Yesterday, EveryBlock, along with a number of other Web sites, was knocked off-line when our hosting provider, Amazon Web Services (AWS), began having service problems in one of its regions. (A quick aside: a “region” is a term of art for AWS, meaning, roughly, a geographically-related group of data centers). We, the EveryBlock team, just brought the site back up in the past hour, and it is now operating normally.
While the acute problem originated with AWS, EveryBlock is not without blame for this downtime. Frankly, we screwed up. AWS explicitly advises that developers should design a site’s architecture so that it is resilient to occasional failures and outages such as what occurred yesterday, and we did not follow that advice. As the team member who is de facto in charge of this area of our project, I apologize to our users who rely on EveryBlock to connect with their neighbors and get their local news.
What happened?
We put all our eggs in one basket, and that basket got knocked over. All of our servers and related resources were running in the same — and bear with me if you are not technically-inclined person, I’ll spare you the industry jargon as much as I can — availability zone (AZ). Within a region at AWS, an AZ is akin to a single data center, a single location containing physical servers and networking gear. The service disruption to AWS yesterday (and which is still ongoing as I write this) impacted all of the AZs in this region. However, had we deployed our various servers across multiple AZs and taken into account the fact that individual servers and other services that AWS provide can and do go down from time to time, we would likely have remained available during this disruption. In fact, while many sites were down for the same reason as EveryBlock, other AWS customers who designed for these contingencies remained up during the trouble.
To get back online, we began moving data from the affected AZ to a different one. Fortunately, we still had access to the servers, even though they were running slowly, to the point of unusable if you were trying to access the site.
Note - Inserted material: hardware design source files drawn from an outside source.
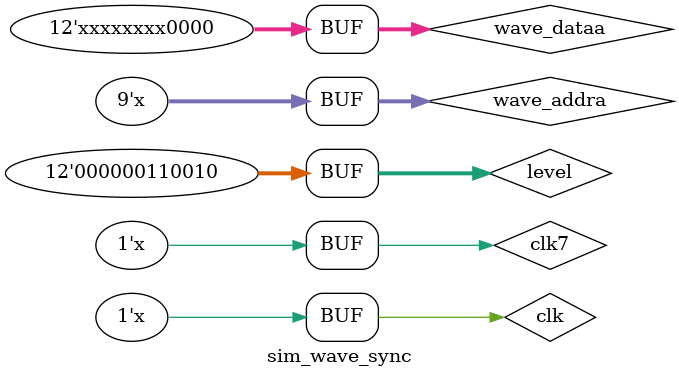
<source format=v>
`timescale 1ns / 1ps


module sim_wave_sync;
    reg clk = 0;
    always #10
        clk = ~clk;
    
    reg clk7 = 0;
   always #7
        clk7 = ~clk7;
        
    reg[11:0] level = 12'd50;
        
        

        wire [7:0] test_sin;
        signal_generator instance_signal_generator(
            .clk_in(clk7),
            .test_square_out(),
            .test_tangle_out(),
            .test_sin_out(test_sin)
            );
            
    wire wave_wea;
    wire[8:0] wave_addr;
    wire[11:0] wave_data;
    wire[15:0] count;
    wire counting;
    wire[17:0] count_flag;
    wire[17:0] count_judge_trigger;
    wave_sync uut_wave_sync(
            .divclk_in(clk),
            .sw_in(12'b0000_0100_0000),
            .level_in(level),
            .measured_temp_in(12'h000),
            .measured_vccint_in(12'h000),
            .measured_aux7_in(12'h000),
            .measured_aux14_in(12'h000),
            .test_square_in(8'h00),
            .test_tangle_in(8'h00),
            .test_sin_in(test_sin),
            .wave_wea_out(wave_wea),
            .wave_addr_out(wave_addr),
            .wave_data_out(wave_data),//±£´æµÄÊÇ²¹Âë
            .count(count),
            .counting(counting),
            .count_flag(count_flag),
            .count_judge_trigger(count_judge_trigger)
            );
     reg[8:0] wave_addra = 0;
     wire[11:0] wave_dataa;
     assign wave_dataa[11:4] = wave_addra;
     assign wave_dataa[3:0] = 0;
     reg[8:0] wave_addrb = 0;
     wire [11:0] wave_datab;

    always#20
     begin
         wave_addra = wave_addra + 1;
     end
     always #20
     begin
         if(wave_addrb == 511)
             wave_addrb = 0;
         else
             wave_addrb = wave_addrb + 1;
    end
             
    wave_ram uut_wave_ram(
        .clk_in(clk),
        .wea_in(1),
        .wave_addra_in(wave_addra),//[8£º0]
        .wave_data_in(wave_dataa),//[15:0]
        .wave_addrb_in(wave_addrb),
        .wave_data_out(wave_datab)//[7:0]
        );
endmodule

</source>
This morning we had finished migrating over to a new AZ, and after tracking down a few bugs and lingering dependencies on that old AZ, we brought the site back online, fast as ever.
What are we doing to avoid this in the future?
As soon as the AWS outage began, the EveryBlock team recognized that we had work to do guard against this kind of thing in the future. We also recognized that this is a pretty well-worn path, and that, in addition to AWS’s guidelines, there are plenty of examples of a well-architected, highly-available site running on services like AWS from which we can draw experience.
Specifically, we will be setting up servers in multiple AZs, and designing how they interconnect in such a way that, if one or more servers goes down, or even an entire AZ, the other servers will be able to pick up the slack and continue serving EveryBlock to users.
We’re also challenging our assumptions about the various bits of our site and how they work together. Often times during development of a site like EveryBlock, you make choices that in the moment seem expedient, but actually introduce too strong a dependency between different parts of the site, making it hard to stay up when one of them goes down. Software people refer to this as tight coupling, and it’s better, in a distributed server environment like AWS as in software, to be loosely coupled. That requires us revisiting some design decisions and will take a little time to roll out.
In the meantime, we feel that EveryBlock is already in better shape than yesterday, in terms of being able to withstand this kind of outage. However, given that AWS is continuing to restore service, we can’t say for certain that we won’t go down again. But the changes we made in the last day to get the site back up also had the benefit of putting in to place some of the new site architecture that we will need to be more available regardless of this particular incident.
Lastly, we’d like to give an unequivocal endorsement of AWS. It is a terrific service, and we love being able to set up new servers as needed, and with great flexibility. Web site hosting is an art, and sites and hosting providers do go down from time to time. Overall, AWS has provided EveryBlock consistent, reliable service. And we want to give a shout-out to the engineers working furiously and without a lot of sleep to fix things up in the affected region. It’s not a fun situation to be in, and they are doing their best in a tough, pressure-filled environment.